XPath is able to search for any element by its index, location and attributes. However it is impossible to use regular expressions as a part of XPath statements. In most cases this limitation is not critical. XPath itself allows using set of functions covering possible needs for searching an element in an advanced manner.
XPath is a tool for finding the location of an element based on the Document Object Model (DOM) within a web browser. The DOM representation of a web page differ in some aspects between browsers. In many cases this difference is not critical and may be ignored by use of proper XPath statements.

Xpath Syntax

XPath uses path expressions to select nodes in an XML document. The node is selected by following a path or steps. The most useful path expressions are listed below:

Expression	Description
nodename	Selects all child nodes of the named node
/	Selects from the root node
//	Selects nodes in the document from the current node that match the selection no matter where they are
.	Selects the current node
..	Selects the parent of the current node
@	Selects attributes

In the table below we have listed some path expressions and the result of the expressions:

Path Expression	Result
bookstore	Selects all the child nodes of the bookstore element
/bookstore	Selects the root element bookstore Note: If the path starts with a slash ( / ) it always represents an absolute path to an element!
bookstore/book	Selects all book elements that are children of bookstore
//book	Selects all book elements no matter where they are in the document
bookstore//book	Selects all book elements that are descendant of the bookstore element, no matter where they are under the bookstore element
//@lang	Selects all attributes that are named lang

See the cheat sheet for more details.

Browser-specific XPath Implementation

Internet Explorer does not have a native XPath engine. By default Rapise re-uses the JavaScript based implementation by Cybozu Labs, Inc.
Firefox has a native XPath implementation
Chrome has a native XPath implementation

Working with Framesets

Web pages sometimes use HTML frames. The XPath works inside the frame contents. We use following syntax to combine multiple XPath statements into a single line:

//frame[@name='main']@@@//a[3]

The special statement:

@@@

Is used as a separator for XPath statements pointing to constituent frames.

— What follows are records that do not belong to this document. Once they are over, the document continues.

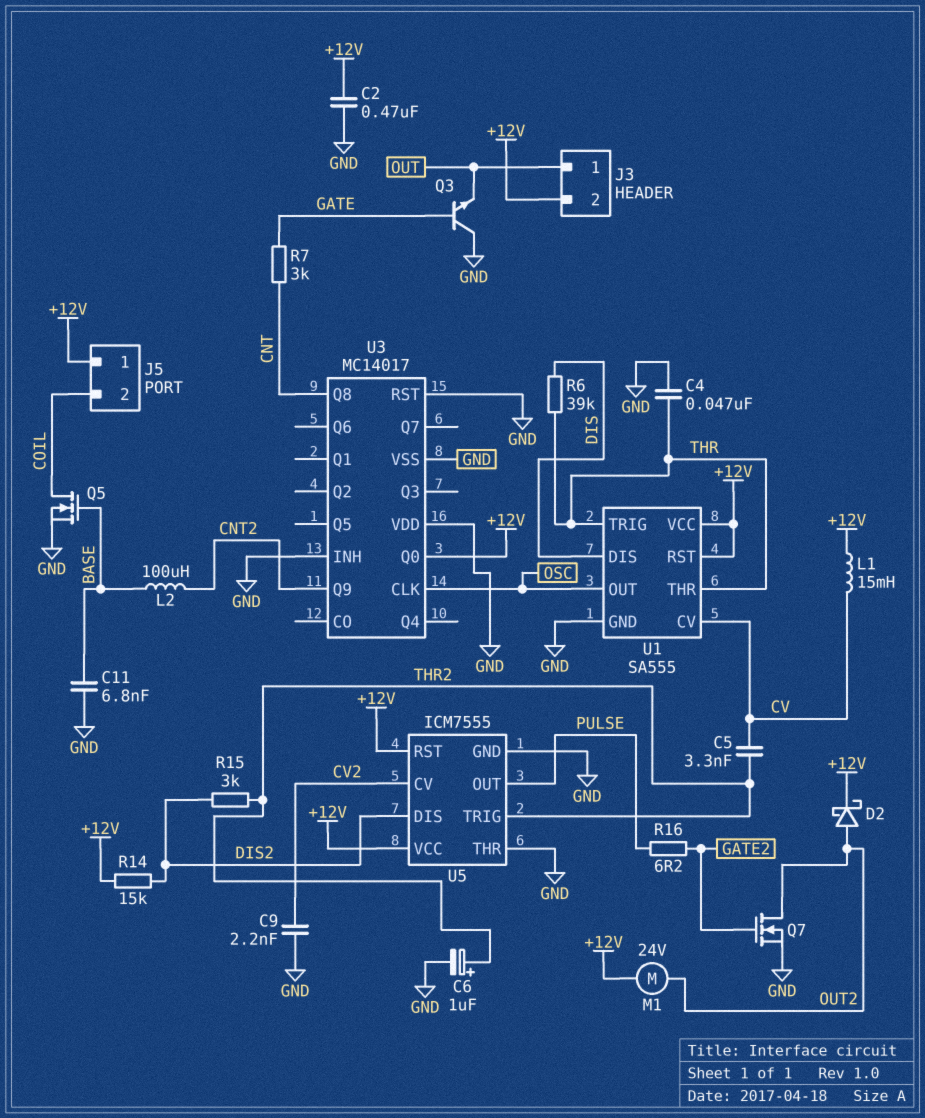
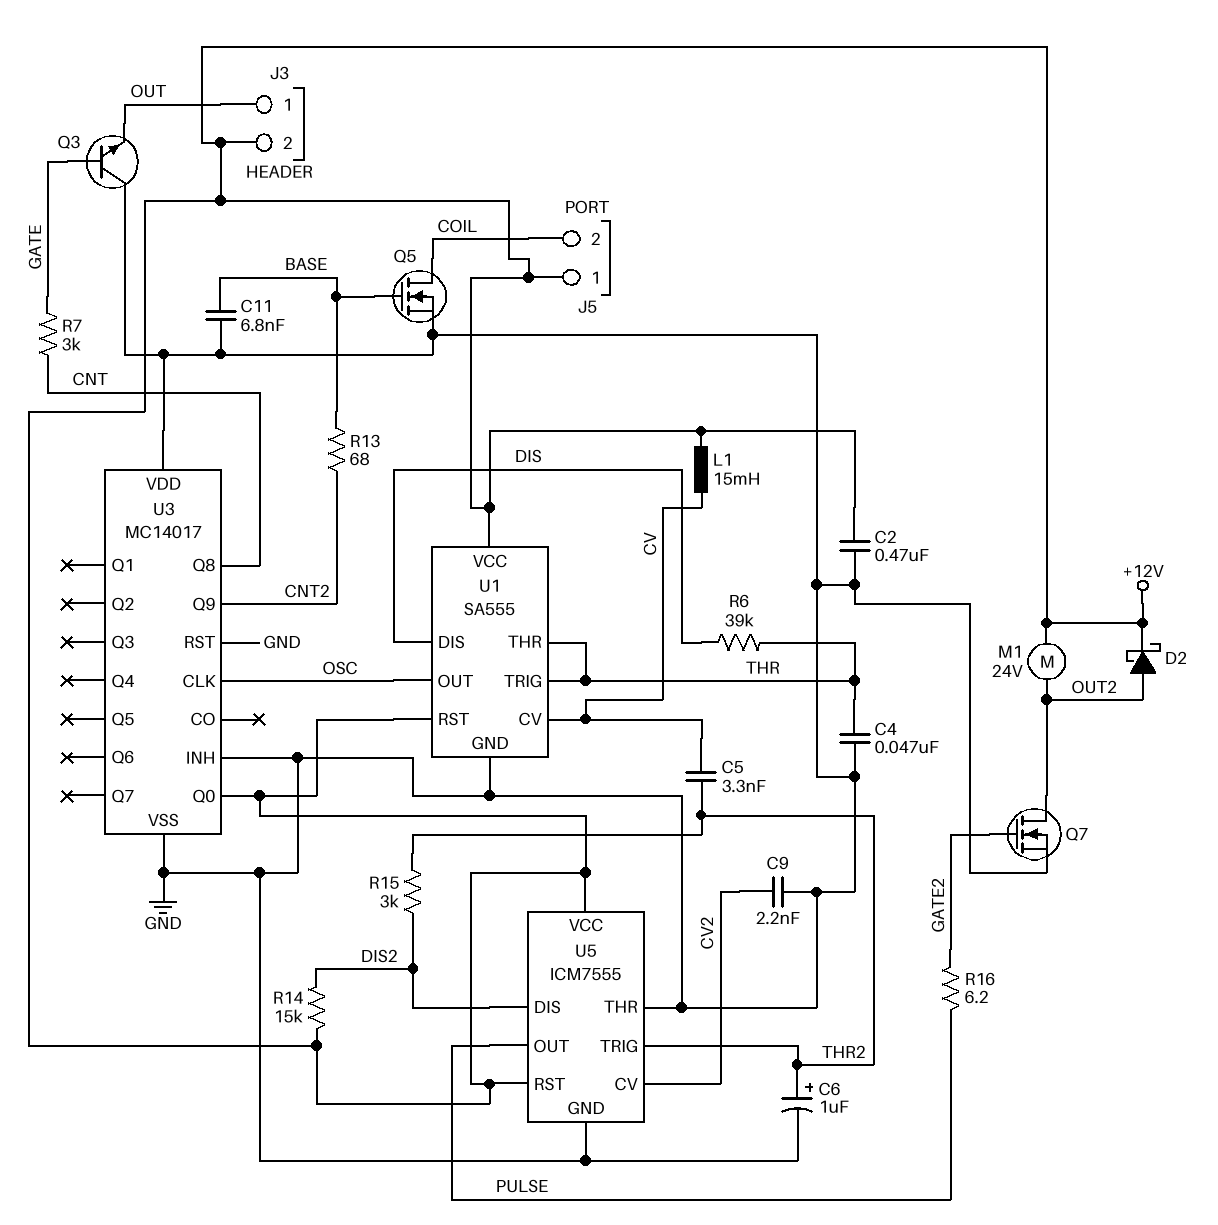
L2: 100uH (BASE, CNT2) -> none
R13: none -> 68 (BASE, CNT2)

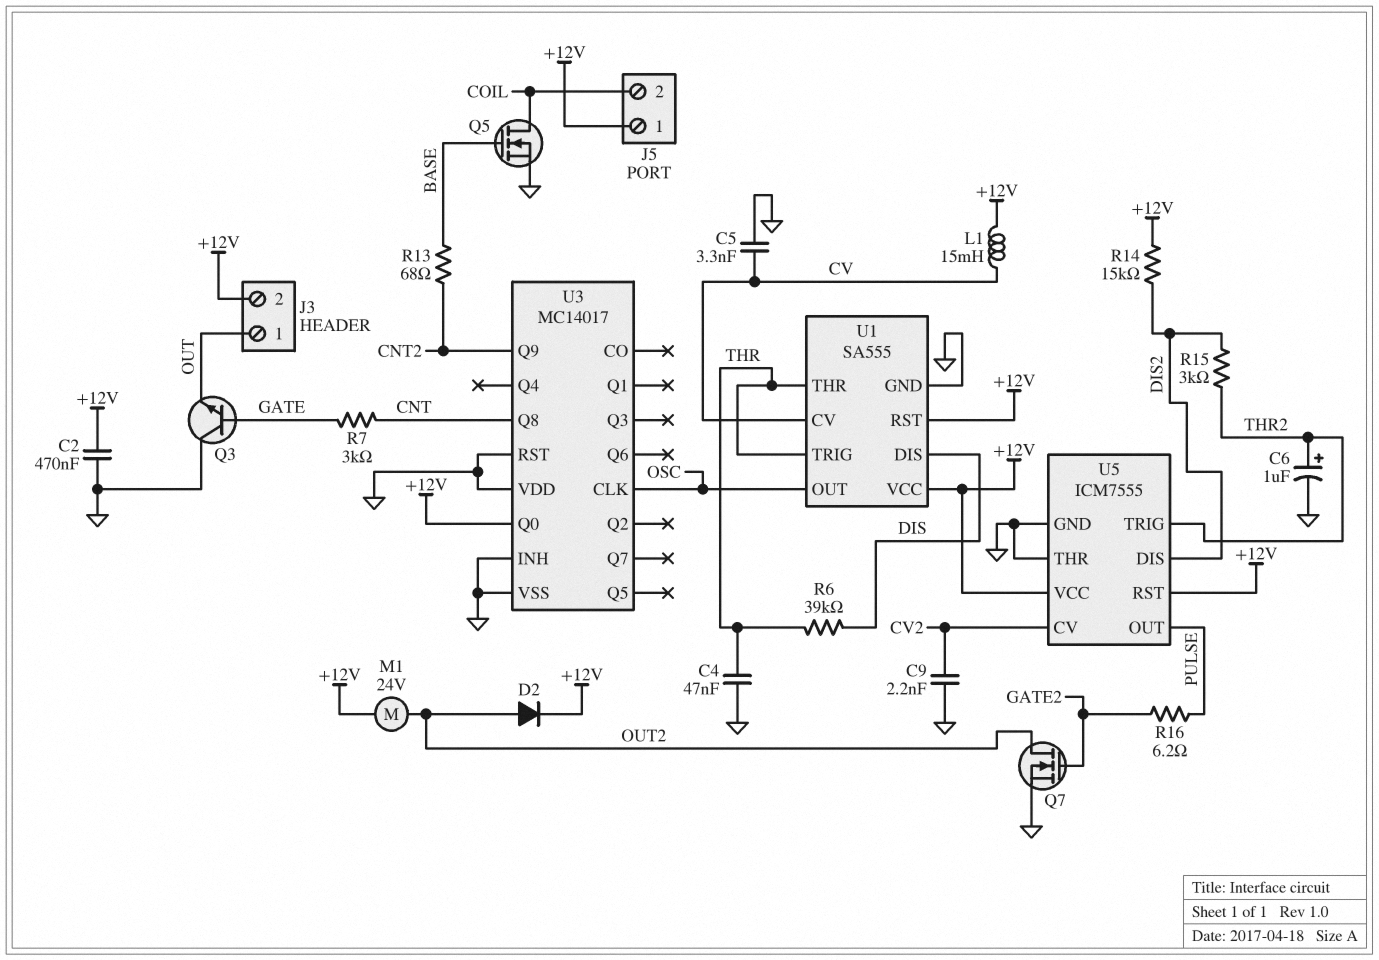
C5: 3.3nF (CV, THR2) -> 3.3nF (CV, GND)
C11: 6.8nF (BASE, GND) -> none
D2: schottky (A OUT2, K +12V) -> diode (A OUT2, K +12V)

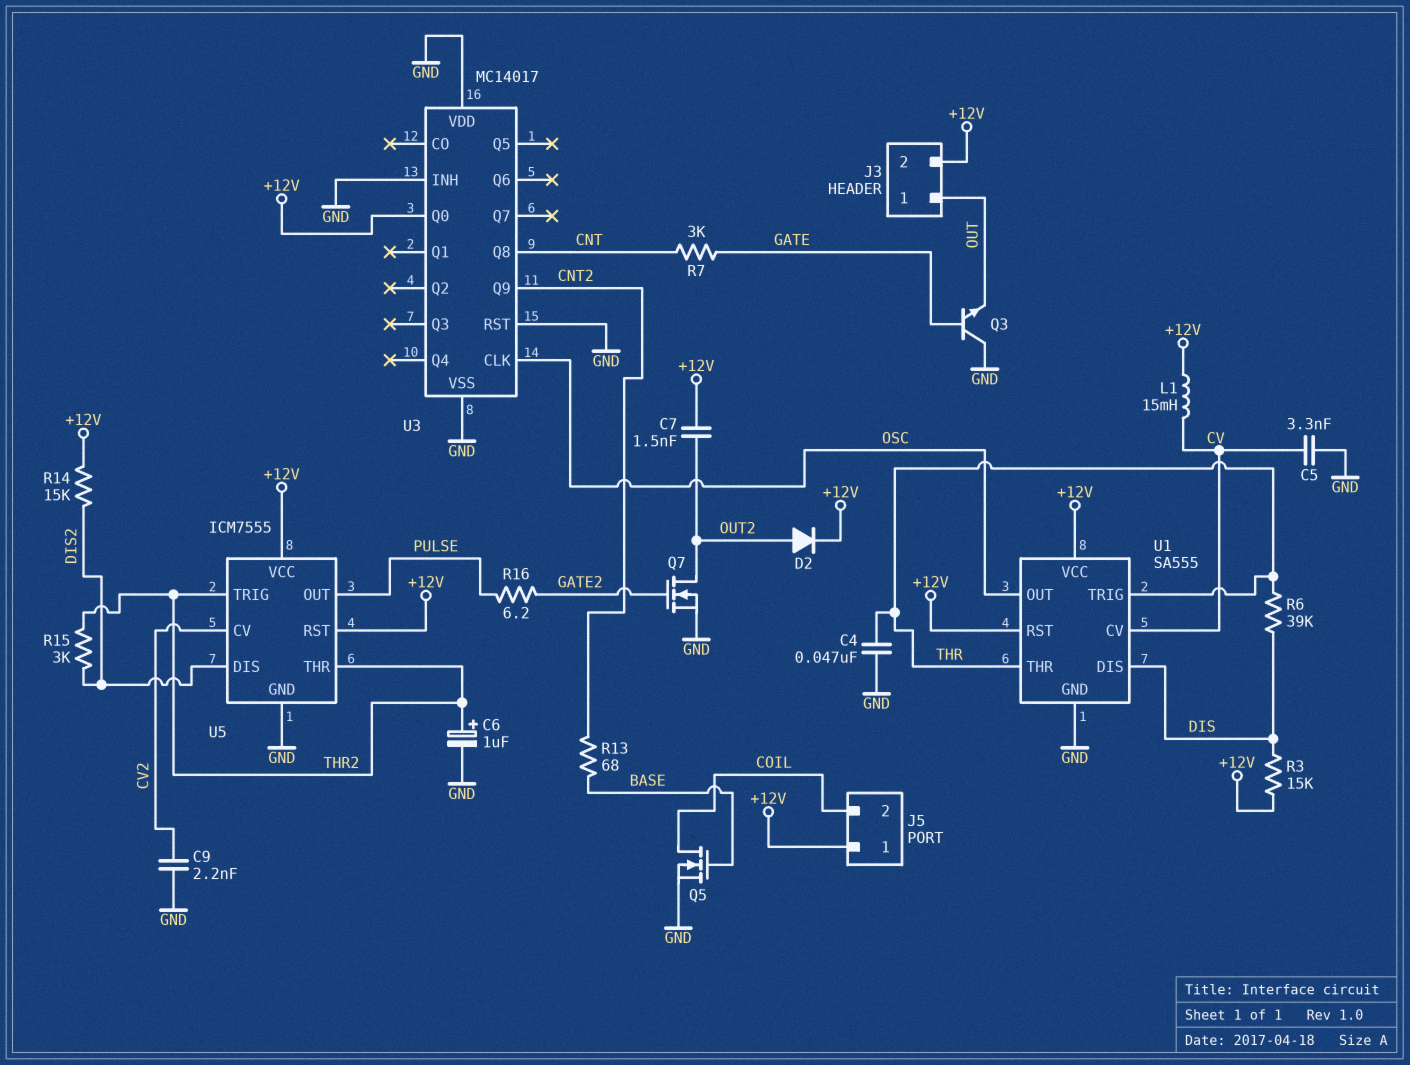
C2: 470nF (+12V, GND) -> none
C7: none -> 1.5nF (+12V, OUT2)
M1: motor 24V (+12V, OUT2) -> none
R3: none -> 15k (+12V, DIS)
U5 pin THR: GND -> THR2

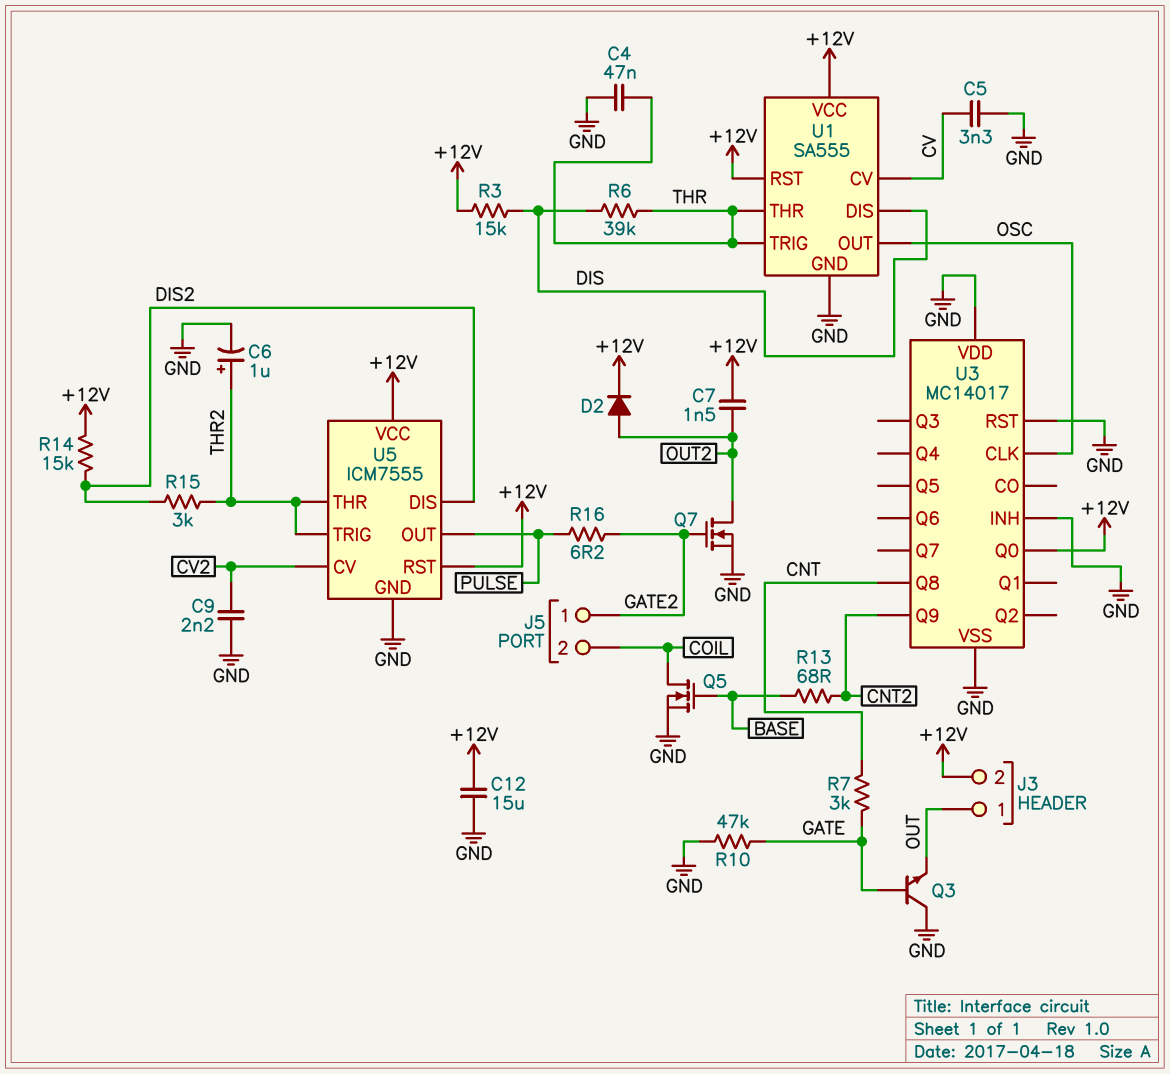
C12: none -> 15uF (+12V, GND)
J5 pin 1: +12V -> GATE2
L1: 15mH (+12V, CV) -> none
R10: none -> 47k (GATE, GND)

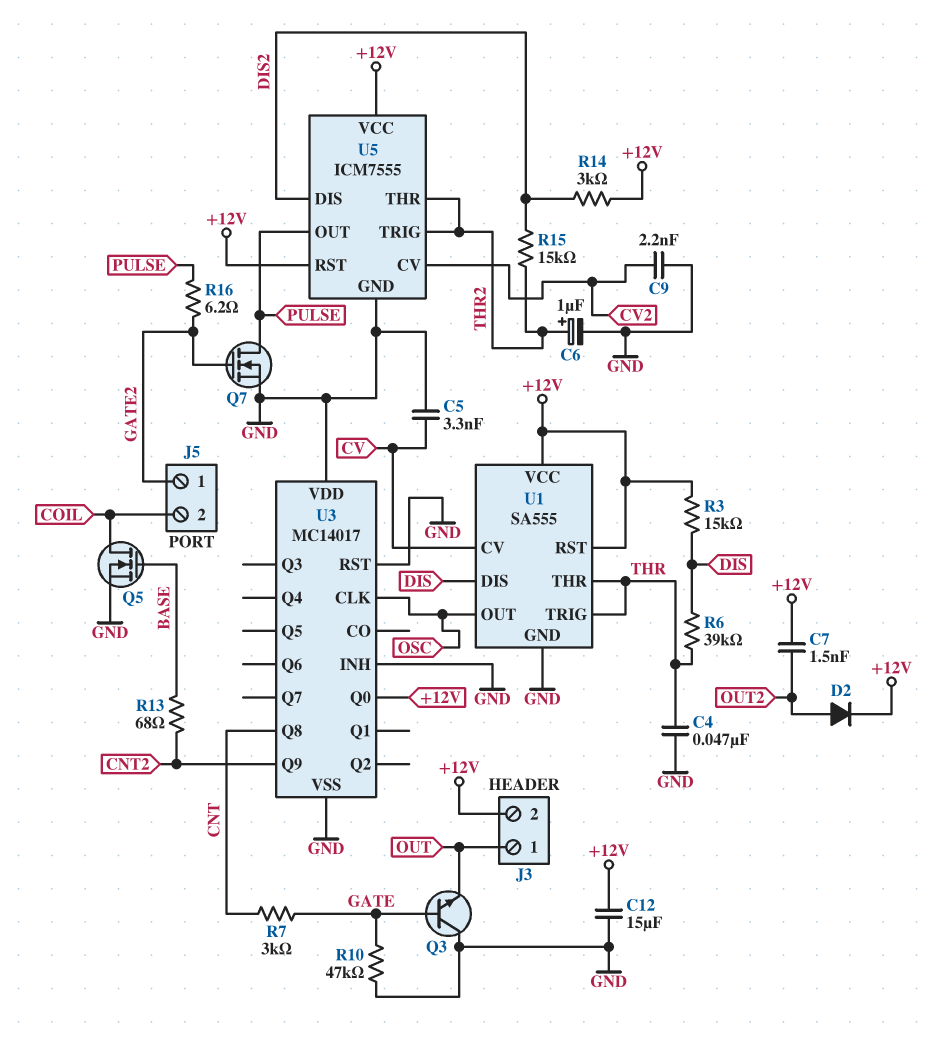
Q7: NMOS (G GATE2, D OUT2, S GND) -> NMOS (G GATE2, D PULSE, S GND)
R14: 15k (+12V, DIS2) -> 3k (+12V, DIS2)
R15: 3k (DIS2, THR2) -> 15k (DIS2, THR2)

The top-level frame is found by name 'main'

//frame[@name='main']

Then the frame's contents are searched for the third <a> element (i.e. 3rd link inside the frame).

//a[3]

Working with Data Tables

Web pages will often represent the results of searches and queries as formatted tables. As described in the HTML tables guide, you can use XPath to make the verification of such results much easier.

Using the Rapise Web Spy

Each major browser provides a number of standard ways to check the DOM in addition to available plugins and extensions. In addition, since Rapise v3.1, Rapise provides its own powerful WebSpy tool that can inspect any of the web browsers it supports.

To open up the Web Spy, open up Rapise and under the main Spy ribbon icon, select 'Web Spy'. Then click on the Web Spy in the ribbon or on the main recording activity dialog box. This will display the Rapise web spy:

You can learn about using the Rapise Web Spy in this article.

API for DOM Manipulation

Upon learning a web element in Rapise, you get an object of type HTMLObject . Each HTMLObject provides set of functions to facilitate the cross-browser access to web element parents and children.

DOM API
DoDOMChildAt	Returns n-th child (zero-based).
DoDOMChildrenCount	Returns number of children elements for this one.
DoDOMFindParentWithAttribute	Returns parent element (if any) with given attribute matching given string or 'regex’
DoDOMGetAttribute	Returns specified attribute.
DoDOMNextSibling	Returns next sibling element for this one.
DoDOMParent	Returns parent element having this element.
DoDOMPrevSibling	Return previous sibling element for this one.
DoDOMRoot	Returns Root element having this element.